Despite the Lions leading the entire game, the Packers won the game after the official clock expired when a controversial facemask penalty against Devin Taylor gave them one extra untimed play. On that play, Aaron Rodgers threw a 61-yard Hail Mary pass to Richard Rodgers for the winning touchdown. The play was later dubbed the "Miracle in Motown".

Week 14: at St. Louis Rams

After a scoreless first quarter against the Rams in St. Louis, the Lions' attempt at a comeback in the second half fell short. The ninth loss guaranteed a losing season, the team's third in the last four years, and officially eliminated the Lions from playoff contention.

Week 15: at New Orleans Saints

The Lions defeated the Saints 35–27, as Matthew Stafford posted a single-game career high in passer rating (148.6), and broke Jon Kitna's single-game franchise record with an 88.0 completion percentage (22-for-25). It was the team's first road win over the Saints since 2005.

Week 16: vs. San Francisco 49ers

After multiple lead changes and a close halftime score, the Lions pulled away and won their last home game of the season, keeping the 49ers scoreless for the entire second half. Theo Riddick caught 7 passes for 63 yards, giving him 668 receiving yards on the season, a Lions franchise record for a running back.

SUPPLIED ENTRIES —
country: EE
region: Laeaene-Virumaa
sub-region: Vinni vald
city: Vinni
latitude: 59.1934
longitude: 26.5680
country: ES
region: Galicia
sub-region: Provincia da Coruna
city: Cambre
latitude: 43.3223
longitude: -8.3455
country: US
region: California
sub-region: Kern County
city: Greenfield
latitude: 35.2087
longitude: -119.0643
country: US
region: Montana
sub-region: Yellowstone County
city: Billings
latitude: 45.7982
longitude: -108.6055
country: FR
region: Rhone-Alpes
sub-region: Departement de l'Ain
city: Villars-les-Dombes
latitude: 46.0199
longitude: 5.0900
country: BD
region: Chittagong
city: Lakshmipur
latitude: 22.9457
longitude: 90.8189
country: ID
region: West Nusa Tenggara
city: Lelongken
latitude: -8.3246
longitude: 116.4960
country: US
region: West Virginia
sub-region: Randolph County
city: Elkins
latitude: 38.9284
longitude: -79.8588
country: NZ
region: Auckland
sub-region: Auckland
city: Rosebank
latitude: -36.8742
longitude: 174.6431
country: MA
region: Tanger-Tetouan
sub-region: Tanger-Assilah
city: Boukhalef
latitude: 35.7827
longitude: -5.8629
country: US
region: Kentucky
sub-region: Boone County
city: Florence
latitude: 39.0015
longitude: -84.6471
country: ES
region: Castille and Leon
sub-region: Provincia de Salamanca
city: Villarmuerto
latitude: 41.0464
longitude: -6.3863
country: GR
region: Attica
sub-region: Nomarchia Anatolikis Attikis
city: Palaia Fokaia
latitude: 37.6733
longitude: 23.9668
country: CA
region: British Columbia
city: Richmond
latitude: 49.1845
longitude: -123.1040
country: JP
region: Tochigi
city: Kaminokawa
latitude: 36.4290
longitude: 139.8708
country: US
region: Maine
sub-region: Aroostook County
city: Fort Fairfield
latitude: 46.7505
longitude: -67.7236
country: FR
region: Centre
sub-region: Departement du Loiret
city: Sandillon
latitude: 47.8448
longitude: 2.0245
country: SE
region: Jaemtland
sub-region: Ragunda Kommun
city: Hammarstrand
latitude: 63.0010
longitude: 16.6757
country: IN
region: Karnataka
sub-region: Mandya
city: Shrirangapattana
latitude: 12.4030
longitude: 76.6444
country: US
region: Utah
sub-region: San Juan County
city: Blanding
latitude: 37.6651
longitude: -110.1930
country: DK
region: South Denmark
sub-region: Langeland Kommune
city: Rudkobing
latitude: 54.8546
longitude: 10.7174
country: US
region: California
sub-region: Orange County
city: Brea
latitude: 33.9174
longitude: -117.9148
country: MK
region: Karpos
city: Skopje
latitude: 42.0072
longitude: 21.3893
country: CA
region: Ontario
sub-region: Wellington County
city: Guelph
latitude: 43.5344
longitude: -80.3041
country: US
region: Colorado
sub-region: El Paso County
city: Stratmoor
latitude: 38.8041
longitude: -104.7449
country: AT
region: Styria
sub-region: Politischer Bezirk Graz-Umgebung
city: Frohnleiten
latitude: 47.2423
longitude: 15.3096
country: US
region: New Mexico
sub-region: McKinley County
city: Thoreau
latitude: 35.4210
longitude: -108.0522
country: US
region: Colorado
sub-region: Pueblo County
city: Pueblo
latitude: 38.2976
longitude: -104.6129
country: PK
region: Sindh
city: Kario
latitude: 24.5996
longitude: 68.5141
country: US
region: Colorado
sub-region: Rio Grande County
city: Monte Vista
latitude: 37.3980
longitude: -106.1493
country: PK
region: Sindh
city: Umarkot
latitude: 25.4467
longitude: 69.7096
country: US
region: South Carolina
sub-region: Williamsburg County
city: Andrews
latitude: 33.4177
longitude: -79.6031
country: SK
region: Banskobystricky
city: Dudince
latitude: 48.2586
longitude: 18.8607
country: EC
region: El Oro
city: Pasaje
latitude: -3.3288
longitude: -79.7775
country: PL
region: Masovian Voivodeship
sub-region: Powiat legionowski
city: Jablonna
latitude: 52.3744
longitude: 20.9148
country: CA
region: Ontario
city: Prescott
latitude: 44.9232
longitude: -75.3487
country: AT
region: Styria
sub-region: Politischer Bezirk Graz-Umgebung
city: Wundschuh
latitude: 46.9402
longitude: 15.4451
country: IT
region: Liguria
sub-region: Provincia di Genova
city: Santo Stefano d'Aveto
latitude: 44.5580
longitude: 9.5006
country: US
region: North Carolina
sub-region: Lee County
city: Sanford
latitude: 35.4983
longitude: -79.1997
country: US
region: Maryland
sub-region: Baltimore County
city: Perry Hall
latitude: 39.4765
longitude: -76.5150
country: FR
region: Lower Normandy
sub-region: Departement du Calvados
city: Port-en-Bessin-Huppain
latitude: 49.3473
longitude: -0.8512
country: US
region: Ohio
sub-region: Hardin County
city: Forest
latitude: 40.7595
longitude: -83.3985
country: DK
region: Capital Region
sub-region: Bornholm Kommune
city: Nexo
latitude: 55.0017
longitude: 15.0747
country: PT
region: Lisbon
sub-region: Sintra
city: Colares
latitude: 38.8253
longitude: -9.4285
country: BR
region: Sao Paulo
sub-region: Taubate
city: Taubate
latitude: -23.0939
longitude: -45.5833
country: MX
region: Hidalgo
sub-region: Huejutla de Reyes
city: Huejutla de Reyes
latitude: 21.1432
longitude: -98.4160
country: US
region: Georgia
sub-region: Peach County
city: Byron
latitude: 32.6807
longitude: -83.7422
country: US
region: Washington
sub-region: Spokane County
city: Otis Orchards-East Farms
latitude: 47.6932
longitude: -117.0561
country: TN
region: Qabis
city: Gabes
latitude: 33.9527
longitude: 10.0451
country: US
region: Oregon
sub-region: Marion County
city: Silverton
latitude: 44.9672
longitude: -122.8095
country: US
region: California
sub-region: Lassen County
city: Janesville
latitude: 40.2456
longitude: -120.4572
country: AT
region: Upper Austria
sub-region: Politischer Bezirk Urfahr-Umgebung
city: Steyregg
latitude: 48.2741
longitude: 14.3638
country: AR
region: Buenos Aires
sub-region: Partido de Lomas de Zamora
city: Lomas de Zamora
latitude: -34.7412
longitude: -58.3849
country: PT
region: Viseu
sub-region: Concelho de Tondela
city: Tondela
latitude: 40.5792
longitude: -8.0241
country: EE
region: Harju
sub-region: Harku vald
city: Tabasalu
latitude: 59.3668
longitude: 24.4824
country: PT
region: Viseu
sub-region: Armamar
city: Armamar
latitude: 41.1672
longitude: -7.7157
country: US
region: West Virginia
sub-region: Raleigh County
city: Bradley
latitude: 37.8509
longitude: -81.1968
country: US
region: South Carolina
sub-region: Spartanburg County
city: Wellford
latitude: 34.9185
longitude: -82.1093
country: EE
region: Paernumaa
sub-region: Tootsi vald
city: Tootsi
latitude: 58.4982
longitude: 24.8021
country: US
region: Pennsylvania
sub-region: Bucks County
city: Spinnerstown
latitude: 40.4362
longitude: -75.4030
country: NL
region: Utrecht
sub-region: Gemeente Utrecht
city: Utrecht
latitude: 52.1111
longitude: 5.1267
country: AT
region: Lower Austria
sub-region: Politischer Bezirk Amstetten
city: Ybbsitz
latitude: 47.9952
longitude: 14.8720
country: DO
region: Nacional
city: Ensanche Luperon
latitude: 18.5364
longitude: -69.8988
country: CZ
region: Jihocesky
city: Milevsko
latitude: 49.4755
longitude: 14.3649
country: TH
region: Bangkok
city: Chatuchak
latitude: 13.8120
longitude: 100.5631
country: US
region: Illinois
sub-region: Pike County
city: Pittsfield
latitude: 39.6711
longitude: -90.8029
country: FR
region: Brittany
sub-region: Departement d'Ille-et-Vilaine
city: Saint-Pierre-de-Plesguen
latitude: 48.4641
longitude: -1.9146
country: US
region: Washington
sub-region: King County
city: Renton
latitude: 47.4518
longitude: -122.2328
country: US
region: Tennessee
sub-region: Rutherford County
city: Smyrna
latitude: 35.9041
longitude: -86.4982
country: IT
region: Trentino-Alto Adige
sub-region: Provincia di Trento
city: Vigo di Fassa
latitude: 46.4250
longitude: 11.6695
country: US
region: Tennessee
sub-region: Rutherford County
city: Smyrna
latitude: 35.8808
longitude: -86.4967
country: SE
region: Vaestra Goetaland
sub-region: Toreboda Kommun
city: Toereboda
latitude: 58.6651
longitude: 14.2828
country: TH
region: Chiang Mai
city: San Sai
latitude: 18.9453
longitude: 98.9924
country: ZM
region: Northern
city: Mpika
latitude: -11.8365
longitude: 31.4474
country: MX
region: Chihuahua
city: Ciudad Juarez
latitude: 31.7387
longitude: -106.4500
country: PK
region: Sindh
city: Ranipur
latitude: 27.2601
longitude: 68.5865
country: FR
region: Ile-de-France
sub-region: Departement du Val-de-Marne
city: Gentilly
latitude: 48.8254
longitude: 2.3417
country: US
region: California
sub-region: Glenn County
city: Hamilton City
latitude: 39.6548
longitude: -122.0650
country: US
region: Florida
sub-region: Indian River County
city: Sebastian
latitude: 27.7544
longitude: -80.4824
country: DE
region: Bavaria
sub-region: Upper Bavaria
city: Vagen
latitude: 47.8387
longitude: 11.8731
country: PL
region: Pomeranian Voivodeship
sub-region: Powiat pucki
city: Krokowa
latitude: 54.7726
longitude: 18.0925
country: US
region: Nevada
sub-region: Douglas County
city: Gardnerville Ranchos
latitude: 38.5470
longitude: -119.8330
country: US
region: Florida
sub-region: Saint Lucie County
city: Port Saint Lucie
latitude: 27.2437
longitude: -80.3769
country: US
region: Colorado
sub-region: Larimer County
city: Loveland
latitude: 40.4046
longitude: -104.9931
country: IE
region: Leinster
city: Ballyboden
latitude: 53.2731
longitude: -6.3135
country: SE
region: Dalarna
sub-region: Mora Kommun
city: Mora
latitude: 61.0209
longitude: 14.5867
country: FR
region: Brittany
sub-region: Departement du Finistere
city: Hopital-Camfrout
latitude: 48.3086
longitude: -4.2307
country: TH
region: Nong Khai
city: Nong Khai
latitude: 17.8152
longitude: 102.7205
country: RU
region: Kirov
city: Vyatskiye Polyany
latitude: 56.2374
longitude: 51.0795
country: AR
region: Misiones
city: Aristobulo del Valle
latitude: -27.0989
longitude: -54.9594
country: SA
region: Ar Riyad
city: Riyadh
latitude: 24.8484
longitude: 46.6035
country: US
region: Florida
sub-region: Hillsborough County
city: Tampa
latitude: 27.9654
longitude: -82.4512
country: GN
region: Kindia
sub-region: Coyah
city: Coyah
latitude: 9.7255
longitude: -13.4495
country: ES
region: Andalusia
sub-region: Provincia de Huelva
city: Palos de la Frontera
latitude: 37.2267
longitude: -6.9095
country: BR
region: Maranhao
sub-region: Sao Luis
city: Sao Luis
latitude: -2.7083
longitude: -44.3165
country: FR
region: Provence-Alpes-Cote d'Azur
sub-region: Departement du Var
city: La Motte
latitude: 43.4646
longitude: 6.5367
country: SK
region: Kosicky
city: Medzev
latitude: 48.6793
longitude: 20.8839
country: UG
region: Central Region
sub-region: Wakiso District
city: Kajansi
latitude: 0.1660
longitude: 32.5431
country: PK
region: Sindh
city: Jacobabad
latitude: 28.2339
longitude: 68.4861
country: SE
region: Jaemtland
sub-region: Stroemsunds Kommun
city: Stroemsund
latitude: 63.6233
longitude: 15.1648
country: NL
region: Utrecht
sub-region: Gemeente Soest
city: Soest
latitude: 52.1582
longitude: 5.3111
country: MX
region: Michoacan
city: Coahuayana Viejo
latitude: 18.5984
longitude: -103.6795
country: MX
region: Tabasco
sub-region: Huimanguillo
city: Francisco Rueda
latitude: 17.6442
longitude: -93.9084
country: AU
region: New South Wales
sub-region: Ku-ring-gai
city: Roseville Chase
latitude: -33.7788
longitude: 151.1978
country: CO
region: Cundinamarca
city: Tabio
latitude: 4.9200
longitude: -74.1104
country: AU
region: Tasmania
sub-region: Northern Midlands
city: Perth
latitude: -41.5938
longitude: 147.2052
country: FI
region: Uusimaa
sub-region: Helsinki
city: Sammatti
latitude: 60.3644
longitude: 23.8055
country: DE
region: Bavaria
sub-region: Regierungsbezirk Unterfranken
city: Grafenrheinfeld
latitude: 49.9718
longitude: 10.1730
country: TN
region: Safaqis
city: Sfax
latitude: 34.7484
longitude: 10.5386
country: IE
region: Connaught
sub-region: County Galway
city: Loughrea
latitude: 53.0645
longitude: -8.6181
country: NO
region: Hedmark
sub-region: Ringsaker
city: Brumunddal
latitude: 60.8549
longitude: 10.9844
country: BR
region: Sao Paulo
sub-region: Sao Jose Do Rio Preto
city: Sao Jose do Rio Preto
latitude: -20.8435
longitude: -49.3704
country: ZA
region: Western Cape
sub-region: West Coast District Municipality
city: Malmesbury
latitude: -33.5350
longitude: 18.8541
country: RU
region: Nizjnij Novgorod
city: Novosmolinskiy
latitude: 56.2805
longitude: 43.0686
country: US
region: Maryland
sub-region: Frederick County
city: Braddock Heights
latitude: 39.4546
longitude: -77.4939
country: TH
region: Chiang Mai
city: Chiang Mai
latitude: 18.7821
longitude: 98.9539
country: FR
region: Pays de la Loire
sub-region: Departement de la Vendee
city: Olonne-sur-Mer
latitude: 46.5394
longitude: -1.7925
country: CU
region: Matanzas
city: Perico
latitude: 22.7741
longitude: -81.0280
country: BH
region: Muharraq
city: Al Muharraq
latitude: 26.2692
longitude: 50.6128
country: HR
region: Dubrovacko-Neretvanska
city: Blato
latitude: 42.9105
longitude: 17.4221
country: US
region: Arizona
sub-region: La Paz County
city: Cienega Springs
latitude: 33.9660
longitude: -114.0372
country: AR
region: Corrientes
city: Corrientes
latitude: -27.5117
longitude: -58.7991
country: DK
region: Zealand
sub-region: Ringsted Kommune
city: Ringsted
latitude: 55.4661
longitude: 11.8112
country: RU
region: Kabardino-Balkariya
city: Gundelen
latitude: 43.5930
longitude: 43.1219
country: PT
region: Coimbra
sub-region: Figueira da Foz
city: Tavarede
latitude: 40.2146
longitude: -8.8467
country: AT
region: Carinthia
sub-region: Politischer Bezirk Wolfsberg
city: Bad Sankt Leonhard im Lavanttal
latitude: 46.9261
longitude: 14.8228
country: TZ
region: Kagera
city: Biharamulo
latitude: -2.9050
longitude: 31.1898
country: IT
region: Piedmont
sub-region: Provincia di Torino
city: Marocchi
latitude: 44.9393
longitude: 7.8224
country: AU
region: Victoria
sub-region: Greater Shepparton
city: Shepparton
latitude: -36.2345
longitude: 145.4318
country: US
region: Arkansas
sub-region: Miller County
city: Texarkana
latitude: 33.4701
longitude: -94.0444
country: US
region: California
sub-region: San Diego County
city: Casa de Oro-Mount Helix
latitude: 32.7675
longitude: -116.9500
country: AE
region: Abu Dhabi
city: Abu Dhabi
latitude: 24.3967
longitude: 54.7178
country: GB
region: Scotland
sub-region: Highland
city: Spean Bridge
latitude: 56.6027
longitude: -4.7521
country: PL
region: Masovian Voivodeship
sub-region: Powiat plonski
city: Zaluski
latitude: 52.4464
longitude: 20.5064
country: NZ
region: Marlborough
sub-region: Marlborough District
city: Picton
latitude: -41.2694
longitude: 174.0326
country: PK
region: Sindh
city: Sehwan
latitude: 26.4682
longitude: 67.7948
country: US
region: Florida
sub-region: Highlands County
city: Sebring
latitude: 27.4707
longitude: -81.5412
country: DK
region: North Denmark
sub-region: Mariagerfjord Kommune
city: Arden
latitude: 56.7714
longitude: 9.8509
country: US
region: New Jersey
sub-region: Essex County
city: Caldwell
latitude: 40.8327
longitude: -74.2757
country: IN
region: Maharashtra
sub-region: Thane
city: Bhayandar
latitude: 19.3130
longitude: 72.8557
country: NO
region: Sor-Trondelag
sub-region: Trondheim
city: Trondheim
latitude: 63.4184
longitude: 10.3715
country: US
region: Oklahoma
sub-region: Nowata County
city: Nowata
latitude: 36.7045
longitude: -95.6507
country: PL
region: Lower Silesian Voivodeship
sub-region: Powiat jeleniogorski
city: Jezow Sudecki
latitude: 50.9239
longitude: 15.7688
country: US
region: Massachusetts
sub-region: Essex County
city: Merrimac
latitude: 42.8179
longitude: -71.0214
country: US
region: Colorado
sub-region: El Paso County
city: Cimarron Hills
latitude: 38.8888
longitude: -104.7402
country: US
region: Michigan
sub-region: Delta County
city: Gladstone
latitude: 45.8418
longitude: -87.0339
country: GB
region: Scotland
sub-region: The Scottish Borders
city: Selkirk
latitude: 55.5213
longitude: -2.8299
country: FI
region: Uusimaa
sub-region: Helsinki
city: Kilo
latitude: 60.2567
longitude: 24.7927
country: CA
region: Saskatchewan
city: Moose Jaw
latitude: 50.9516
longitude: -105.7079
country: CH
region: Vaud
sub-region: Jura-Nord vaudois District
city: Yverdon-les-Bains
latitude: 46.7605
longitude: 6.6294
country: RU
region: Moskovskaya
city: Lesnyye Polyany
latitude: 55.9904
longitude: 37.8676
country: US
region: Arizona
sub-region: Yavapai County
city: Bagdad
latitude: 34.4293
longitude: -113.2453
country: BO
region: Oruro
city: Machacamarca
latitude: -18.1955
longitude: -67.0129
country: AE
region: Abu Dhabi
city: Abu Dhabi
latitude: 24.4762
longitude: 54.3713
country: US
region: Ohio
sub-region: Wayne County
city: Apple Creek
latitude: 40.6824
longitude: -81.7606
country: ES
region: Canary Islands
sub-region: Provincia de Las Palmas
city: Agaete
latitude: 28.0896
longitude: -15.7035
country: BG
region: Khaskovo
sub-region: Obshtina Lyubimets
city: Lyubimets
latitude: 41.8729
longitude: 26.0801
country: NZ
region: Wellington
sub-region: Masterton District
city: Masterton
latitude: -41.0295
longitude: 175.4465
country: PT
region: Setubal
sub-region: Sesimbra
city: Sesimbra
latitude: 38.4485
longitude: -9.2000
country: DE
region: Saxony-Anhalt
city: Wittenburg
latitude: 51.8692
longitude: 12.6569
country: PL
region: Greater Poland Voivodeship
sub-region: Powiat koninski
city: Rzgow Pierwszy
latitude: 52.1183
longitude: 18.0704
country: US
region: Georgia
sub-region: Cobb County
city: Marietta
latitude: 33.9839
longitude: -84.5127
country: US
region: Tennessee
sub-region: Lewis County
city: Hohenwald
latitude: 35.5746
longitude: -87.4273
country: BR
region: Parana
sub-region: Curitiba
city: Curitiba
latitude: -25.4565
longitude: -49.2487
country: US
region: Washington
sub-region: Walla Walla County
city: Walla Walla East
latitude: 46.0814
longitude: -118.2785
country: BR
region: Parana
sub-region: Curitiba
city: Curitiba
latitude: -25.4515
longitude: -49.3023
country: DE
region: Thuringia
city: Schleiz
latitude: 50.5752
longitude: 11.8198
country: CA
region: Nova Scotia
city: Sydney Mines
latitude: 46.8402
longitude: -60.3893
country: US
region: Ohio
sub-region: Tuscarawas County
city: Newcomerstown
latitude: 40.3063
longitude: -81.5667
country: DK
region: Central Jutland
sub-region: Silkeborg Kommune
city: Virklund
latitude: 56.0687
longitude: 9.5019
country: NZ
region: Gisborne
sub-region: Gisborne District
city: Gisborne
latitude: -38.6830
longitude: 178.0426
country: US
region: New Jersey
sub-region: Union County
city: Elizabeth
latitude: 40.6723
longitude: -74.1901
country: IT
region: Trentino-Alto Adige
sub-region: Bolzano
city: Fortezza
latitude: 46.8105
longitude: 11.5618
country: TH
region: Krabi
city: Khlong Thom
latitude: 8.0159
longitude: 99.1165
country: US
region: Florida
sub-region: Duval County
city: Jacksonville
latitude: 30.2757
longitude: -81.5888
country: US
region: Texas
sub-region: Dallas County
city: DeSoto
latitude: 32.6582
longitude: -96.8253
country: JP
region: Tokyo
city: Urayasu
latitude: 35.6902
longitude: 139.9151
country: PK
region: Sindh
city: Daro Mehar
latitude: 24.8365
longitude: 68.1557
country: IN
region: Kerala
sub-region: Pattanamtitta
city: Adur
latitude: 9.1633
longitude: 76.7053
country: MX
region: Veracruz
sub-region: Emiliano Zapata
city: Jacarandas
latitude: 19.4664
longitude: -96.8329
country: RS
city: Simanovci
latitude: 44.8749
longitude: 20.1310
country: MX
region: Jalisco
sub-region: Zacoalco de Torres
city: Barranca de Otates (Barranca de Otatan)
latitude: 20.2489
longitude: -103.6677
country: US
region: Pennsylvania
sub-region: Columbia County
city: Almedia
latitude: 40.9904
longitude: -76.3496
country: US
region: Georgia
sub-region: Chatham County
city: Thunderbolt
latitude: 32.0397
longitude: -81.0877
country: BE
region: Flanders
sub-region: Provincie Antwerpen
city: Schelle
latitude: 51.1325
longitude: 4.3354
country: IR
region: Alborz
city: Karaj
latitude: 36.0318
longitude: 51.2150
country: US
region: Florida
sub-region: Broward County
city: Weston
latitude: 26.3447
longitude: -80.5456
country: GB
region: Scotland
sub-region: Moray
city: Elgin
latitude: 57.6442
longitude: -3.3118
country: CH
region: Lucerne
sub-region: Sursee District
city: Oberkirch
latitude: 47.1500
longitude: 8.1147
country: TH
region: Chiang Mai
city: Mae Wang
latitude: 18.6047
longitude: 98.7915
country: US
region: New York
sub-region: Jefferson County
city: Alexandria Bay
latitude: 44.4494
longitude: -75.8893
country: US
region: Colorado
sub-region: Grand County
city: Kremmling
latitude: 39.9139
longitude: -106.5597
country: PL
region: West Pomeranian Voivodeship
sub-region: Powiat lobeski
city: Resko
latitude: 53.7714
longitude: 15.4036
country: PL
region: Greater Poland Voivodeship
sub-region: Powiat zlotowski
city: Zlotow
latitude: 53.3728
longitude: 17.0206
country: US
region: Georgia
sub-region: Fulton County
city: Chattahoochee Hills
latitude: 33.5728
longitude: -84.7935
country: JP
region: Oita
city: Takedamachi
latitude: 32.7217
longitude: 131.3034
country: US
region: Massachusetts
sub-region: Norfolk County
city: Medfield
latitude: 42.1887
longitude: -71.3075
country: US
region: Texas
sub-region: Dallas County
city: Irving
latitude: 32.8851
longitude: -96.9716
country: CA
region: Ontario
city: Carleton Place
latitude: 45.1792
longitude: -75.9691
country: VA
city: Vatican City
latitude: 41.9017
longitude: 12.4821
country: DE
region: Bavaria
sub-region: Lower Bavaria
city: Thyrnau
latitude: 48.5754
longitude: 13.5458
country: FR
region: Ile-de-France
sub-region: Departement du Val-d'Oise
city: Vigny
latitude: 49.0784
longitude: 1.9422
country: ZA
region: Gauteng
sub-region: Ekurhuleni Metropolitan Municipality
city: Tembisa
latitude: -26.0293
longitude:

TASK REQUIREMENTS —
1. Answer these questions using the Lions game summaries.
(a) Who caught the 61-yard Hail Mary pass for the winning touchdown against the Packers?
(b) Which team handed the Lions their ninth loss?
(c) What completion percentage did Matthew Stafford post against the Saints?
2. Rewrite the Lions game summaries from "The Lions defeated" up to and including "a running back.", changing "halftime" to "intermission".
The records have no connection to the text.

RESPONSES FOR EACH TASK —
1.
(a) Richard Rodgers
(b) The St. Louis Rams
(c) 88.0 percent (22-for-25)

2.
The Lions defeated the Saints 35–27, as Matthew Stafford posted a single-game career high in passer rating (148.6), and broke Jon Kitna's single-game franchise record with an 88.0 completion percentage (22-for-25). It was the team's first road win over the Saints since 2005.

Week 16: vs. San Francisco 49ers

After multiple lead changes and a close intermission score, the Lions pulled away and won their last home game of the season, keeping the 49ers scoreless for the entire second half. Theo Riddick caught 7 passes for 63 yards, giving him 668 receiving yards on the season, a Lions franchise record for a running back.